The cyclists come in two flavors, too:  those who are courteous and professional, paying scrupulous attention to safety.  They make up the majority.  The rest ride their bikes exactly as if they were pedestrians on wheels, in cheerful defiance of every relevant traffic law.  Which leads me to my last anecdote.  I was driving west through an intersection, and had stopped in the left turn lane with my signal blinking.  I had the light and was waiting for one last car in the opposing lane to come on through, when I spotted a 30-something guy standing with a bike on the sidewalk at the opposite left corner—the south west corner.  As I watched, he rolled into the street, and then proceeded across the intersection—diagonally, apparently intending to go from the southwest corner to the northeast one.   

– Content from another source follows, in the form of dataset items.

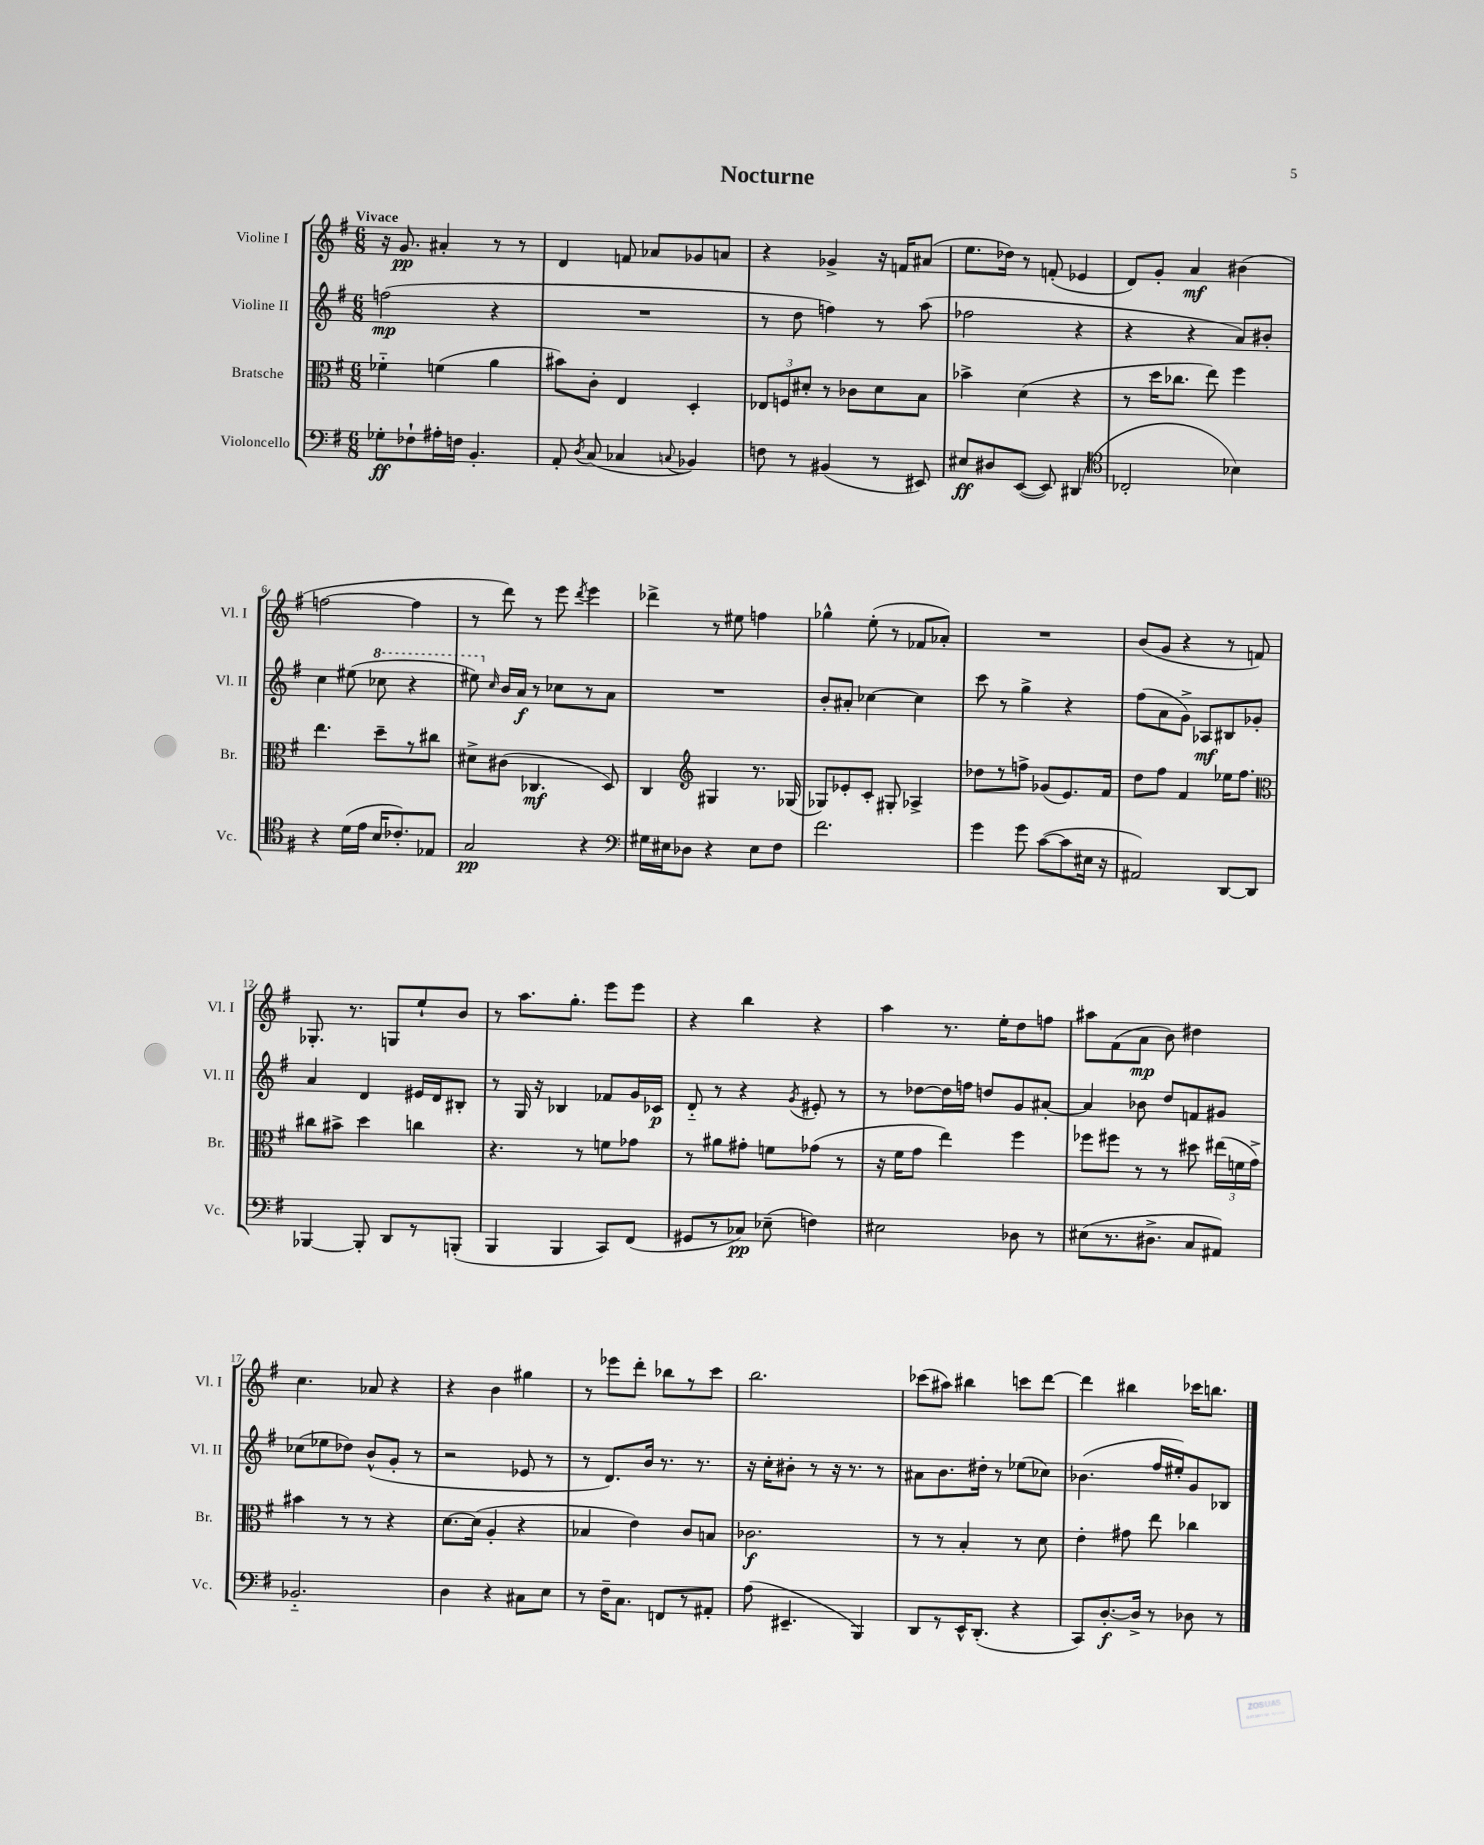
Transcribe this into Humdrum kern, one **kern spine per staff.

**kern	**kern	**kern	**kern
*staff4	*staff3	*staff2	*staff1
*clefF4	*clefC3	*clefG2	*clefG2
*k[f#]	*k[f#]	*k[f#]	*k[f#]
*M6/8	*M6/8	*M6/8	*M6/8
8G-'	4f-'~	(2ff	16r
.	.	.	8.g
8F-`	.	.	.
16A#'	(4f	.	4a#'
16F	.	.	.
4.BB'	.	.	.
.	4a	4r	8r
.	.	.	8r
=	=	=	=
8AA'	8b#)	2.r	4d
8qD	.	.	.
(8C	8c'	.	.
4C-	4E	.	8f
.	.	.	8a-
8qqC	.	.	.
4BB-)	4D'	.	8g-
.	.	.	8a
=	=	=	=
8F	12E-	8r	4r
.	12F	.	.
8r	.	8dd	.
.	12d#'	.	.
(4BB#	8r	4ff)	4g-^
.	8c-	.	.
8r	8d#	8r	16r
.	.	.	16f
8EE#)	8B	(8aa	(8a#
=	=	=	=
8E#	4b-^	2ff-	8.ee
8D#	.	.	.
.	.	.	16dd-)
([8EE	(4d	.	8r
8EE])	.	.	(8f'
(4DD#	4r	4r	4e-
=	=	=	=
*clefC4	*	*	*
2C-'	8r	4r	8d)
.	16dd	.	8g'
.	8.cc-	.	.
.	.	4r	4a
.	8ee)	.	.
4B-)	4ff#	8a)	(4b#
.	.	8b#'	.
=	=	=	=
4r	4.ee	4cc	[2ff
(16d	.	(8ee#	.
16e	.	.	.
16B	8dd~	8ccc-	.
8.c-')	.	.	.
.	8r	4r	4ff]
8E-	8cc#	.	.
=	=	=	=
2G	8d#^	8eee#)	8r
.	.	16qqcc	.
.	(8c#	16b	8ddd)
.	.	16a	.
.	4.C-	8r	8r
.	.	8cc-	8eee
.	.	.	8qddd
4r	.	8r	4eee
.	8D)	8a	.
=	=	=	=
*clefF4	*	*	*
16G#	4C	2.r	4ddd-^
16E#	.	.	.
8D-	.	.	.
*	*clefG2	*	*
4r	4G#	.	8r
.	.	.	8ee#
8E#	8.r	.	4ff
8F#	.	.	.
.	(16G-	.	.
=	=	=	=
2.f#	8G-)	8b'	4gg-^^
.	8e-'	8a#'	.
.	8c'	[4cc-	(8ee'
.	8G#'	.	8r
.	4A-^	4cc-]	8f-
.	.	.	8a-')
=	=	=	=
4g	8dd-	8ccc	2.r
.	8r	8r	.
8g	8ff^	4gg^	.
([8c	(8g-	.	.
8c]	8.e)	4r	.
16E#	.	.	.
16r	16f#	.	.
=	=	=	=
2AA#)	8dd	(8ff#	(8b
.	8ff#	8a	8g
.	4f#	8g^)	4r
.	.	8A-	.
[8DD	16ee-	8B#	8r
.	8.ff#	.	.
8DD]	.	8g-'	8f)
=	=	=	=
*	*clefC3	*	*
[4BBB-	8cc#	4a	8.G-'
.	8b#^	.	.
.	.	.	8.r
8BBB-']	4dd	4d	.
8DD	.	.	8G
8r	4cc	16e#	8ee`
.	.	16d	.
(8BBB'	.	8B#'	8b
=	=	=	=
4BBB	4.r	8r	8r
.	.	16G	8.aa
.	.	16r	.
4BBB	.	4B-	.
.	.	.	8.gg'
.	8r	.	.
8CC)	8f	8f-	8eee
(8FF#	8g-	16g	8eee
.	.	16c-	.
=	=	=	=
8GG#	8r	8d'~	4r
8r	8a#	8r	.
8C-)	8g#'	4r	4bb
(8E-~	8f	.	.
.	.	8qg	.
4F)	(8g-	8e#'	4r
.	8r	8r	.
=	=	=	=
2E#	16r	8r	4aa
.	16f#	.	.
.	8g	[8dd-	.
.	4ee)	16dd-]	8.r
.	.	16ff	.
.	.	8dd	.
.	.	.	16ee'
8D-	4ff#	8g	8dd
8r	.	[8a#'	8ff
=	=	=	=
(8E#	8ff-	4a#]	8aa#
8.r	8ff#	.	(8f#
.	8r	8b-	8a
8.D#^	.	.	.
.	8r	8dd	8b)
8C	8dd#	8f	4dd#
8AA#)	(24ee#	8g#	.
.	24f	.	.
.	24g^)	.	.
=	=	=	=
2.BB-'~	4b#	(8cc-	4.cc
.	.	8ee-	.
.	8r	8dd-)	.
.	8r	(8b^^	8a-
.	4r	8g'	4r
.	.	8r	.
=	=	=	=
4D	[8.d	2r	4r
.	(16d]	.	.
4r	4A'	.	4b
8C#	4r	8e-	4gg#
8E	.	8r	.
=	=	=	=
8r	4B-	8r	8r
16F#~	.	8.d)	8eee-
8.C	.	.	.
.	4e)	.	8ddd'
.	.	16b	.
8FF	.	8.r	8bb-
8r	8c	.	8r
.	.	8.r	.
8AA#'	8B	.	8ccc
=	=	=	=
(8A	2.c-	16r	2.bb
.	.	16cc'	.
4.EE#~	.	8b#'	.
.	.	8r	.
.	.	16r	.
.	.	8.r	.
4BBB)	.	.	.
.	.	8r	.
=	=	=	=
8DD	8r	8a#	(8ccc-
8r	8r	8.b	8aa#)
16EE^^	4B'	.	4bb#
(8.DD'	.	16dd#'	.
.	.	8r	.
4r	8r	(8ee-	8ccc
.	8d	8cc-)	[8ddd
=	=	=	=
8CC)	4e'	(4.b-	4ddd]
[8.D'	.	.	.
.	8g#	.	4bb#
16D^]	.	.	.
8r	8ee	16ff#	.
.	.	16ee#')	.
8D-	4cc-	8g	16ccc-
.	.	.	8.bb
8r	.	8B-	.
==	==	==	==
*-	*-	*-	*-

If his aim was to scoff at traffic laws, I will say that his choice of a diagonal crossing was efficient.  Done that way, he was guaranteed to violate at least one red light, and he did.  The oncoming eastbound car I was waiting for had to brake hard to keep from hitting him.  Oblivious to this, the guy sailed blithely into the middle of the intersection, passing within inches of my front bumper  as the green light ahead of me practically begged me to gun it and hit him.  He then pedaled into the westbound lane to my right, going east.  An oncoming car headed west in that lane also was forced to brake hard to avoid nailing him.  

For the second time in about a month, I found myself rolling down my window.  At the top of my voice, I yelled out my passenger side, “Are you crazy!”  

“Yes!” he called out cheerfully as he made it to the northeast corner, and then cruised on his merry way down the sidewalk, in the face of oncoming traffic.  

You gotta love this town.  By the way, if you want in on that pool—we have one for both cyclists and pedestrians—drop me a line.